The first time I saw Ron Mueck's sculpture I saw it online. It was a picture of the giant woman in bed surrounded by museumgoers, and I wasn't sure whether they were toy people surrounding a real woman. I really love this woman's face, her pose... I've since seen some of Mueck's sculptures in person and they have never been quite as wonderful as my initial response to them in 2-d. I think it's because I knew they were fake and couldn't hurt me. That is, my body wasn't threatened by their size. They were either extraordinarily large, or too small, to be taken for a real person.

Oddly enough, i wasn't impressed by Mueck's attention to detail either. There was something so artificial about putting in the hairs on his sculptures one by one, and painting them that pink skin color.
I think his most successful works are probably the giant woman, because of my personal preference for her face, and "Dead Dad." "Dead Dad" is so diminutive. I overheard some woman saying that Mueck's father had died in Australia while he was in the U.S., and Mueck wasn't with him when he died.

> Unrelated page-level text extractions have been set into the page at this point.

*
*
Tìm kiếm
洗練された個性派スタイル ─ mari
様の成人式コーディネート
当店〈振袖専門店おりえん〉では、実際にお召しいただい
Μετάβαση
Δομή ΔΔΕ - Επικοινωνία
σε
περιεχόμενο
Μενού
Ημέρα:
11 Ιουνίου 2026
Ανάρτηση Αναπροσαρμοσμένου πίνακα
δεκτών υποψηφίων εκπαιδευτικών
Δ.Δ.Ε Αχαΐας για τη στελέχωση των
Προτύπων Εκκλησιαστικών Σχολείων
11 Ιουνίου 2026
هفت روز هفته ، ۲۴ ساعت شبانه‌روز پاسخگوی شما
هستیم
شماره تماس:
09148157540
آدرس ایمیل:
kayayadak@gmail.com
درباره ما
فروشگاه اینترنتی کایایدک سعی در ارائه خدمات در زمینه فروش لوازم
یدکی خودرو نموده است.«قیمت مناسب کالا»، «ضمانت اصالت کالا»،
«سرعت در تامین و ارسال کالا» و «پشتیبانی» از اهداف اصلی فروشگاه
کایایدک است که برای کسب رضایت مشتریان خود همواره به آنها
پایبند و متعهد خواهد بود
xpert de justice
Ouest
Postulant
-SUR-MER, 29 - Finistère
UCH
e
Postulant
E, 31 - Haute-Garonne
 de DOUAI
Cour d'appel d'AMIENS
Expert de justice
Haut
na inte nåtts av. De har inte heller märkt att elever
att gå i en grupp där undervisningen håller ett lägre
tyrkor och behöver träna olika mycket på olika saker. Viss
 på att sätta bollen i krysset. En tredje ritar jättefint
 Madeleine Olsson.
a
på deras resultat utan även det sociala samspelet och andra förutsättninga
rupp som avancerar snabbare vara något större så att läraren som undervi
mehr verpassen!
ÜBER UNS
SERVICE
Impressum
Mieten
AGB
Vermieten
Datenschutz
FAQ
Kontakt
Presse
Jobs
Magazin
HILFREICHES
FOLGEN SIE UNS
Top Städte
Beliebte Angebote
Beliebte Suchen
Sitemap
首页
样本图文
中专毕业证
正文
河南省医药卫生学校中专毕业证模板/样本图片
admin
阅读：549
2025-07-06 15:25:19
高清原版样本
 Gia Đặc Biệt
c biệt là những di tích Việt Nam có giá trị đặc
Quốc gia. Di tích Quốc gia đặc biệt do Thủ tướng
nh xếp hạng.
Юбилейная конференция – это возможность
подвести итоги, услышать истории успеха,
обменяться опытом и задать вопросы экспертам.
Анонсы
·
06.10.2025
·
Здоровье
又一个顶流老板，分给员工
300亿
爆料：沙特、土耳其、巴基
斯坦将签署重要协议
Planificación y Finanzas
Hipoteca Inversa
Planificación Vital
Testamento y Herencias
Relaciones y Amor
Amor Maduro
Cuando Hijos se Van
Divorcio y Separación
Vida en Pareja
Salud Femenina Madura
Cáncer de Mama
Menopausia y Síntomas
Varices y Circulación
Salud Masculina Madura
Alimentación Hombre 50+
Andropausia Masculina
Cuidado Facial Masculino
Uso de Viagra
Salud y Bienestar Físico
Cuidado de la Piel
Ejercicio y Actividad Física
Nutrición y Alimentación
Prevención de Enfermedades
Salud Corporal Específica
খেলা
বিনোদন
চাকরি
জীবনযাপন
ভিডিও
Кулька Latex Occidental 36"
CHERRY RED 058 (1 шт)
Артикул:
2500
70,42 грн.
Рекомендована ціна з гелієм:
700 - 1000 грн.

I keep trying to figure out why his sculptures don't appeal to me on a visceral level. They are after all of the human body. I was much more afraid and curious about this life-size figure I saw in "Role Exchange," an exhibit about doppelgangers and role exchanges. When I walked into the gallery I thought it was another person, until I realized
I was the only person in the room. As I walked around looking at other things on the wall, I kept seeing him in the corner of my eye, and thinking he was real. I was afraid to approach him. He really looked like he could move at any moment. I touched one of his fingers to see what it felt like. It was a little rubbery, but pretty realistic.
I attribute it to the size of Mueck's sculptures. They're just too large or too small to be frightening, too unlike the regular human body. Size trumps verisimilitude. I would be much more afraid of a badly worked life-size wax figure than one of Mueck's creations. It's well worth it to watch Mueck's work process though. He starts by sculpting a clay figure the size he wants it, and makes a mold out it. He breaks open the mold, takes the clay out, and paints this fiberglass stuff on the inside. Once the fiberglass is formed, he takes the mold away, and he has his figure. It's cool watching him working on the clay sculpture, smoothing out the clay under a figure's armpit.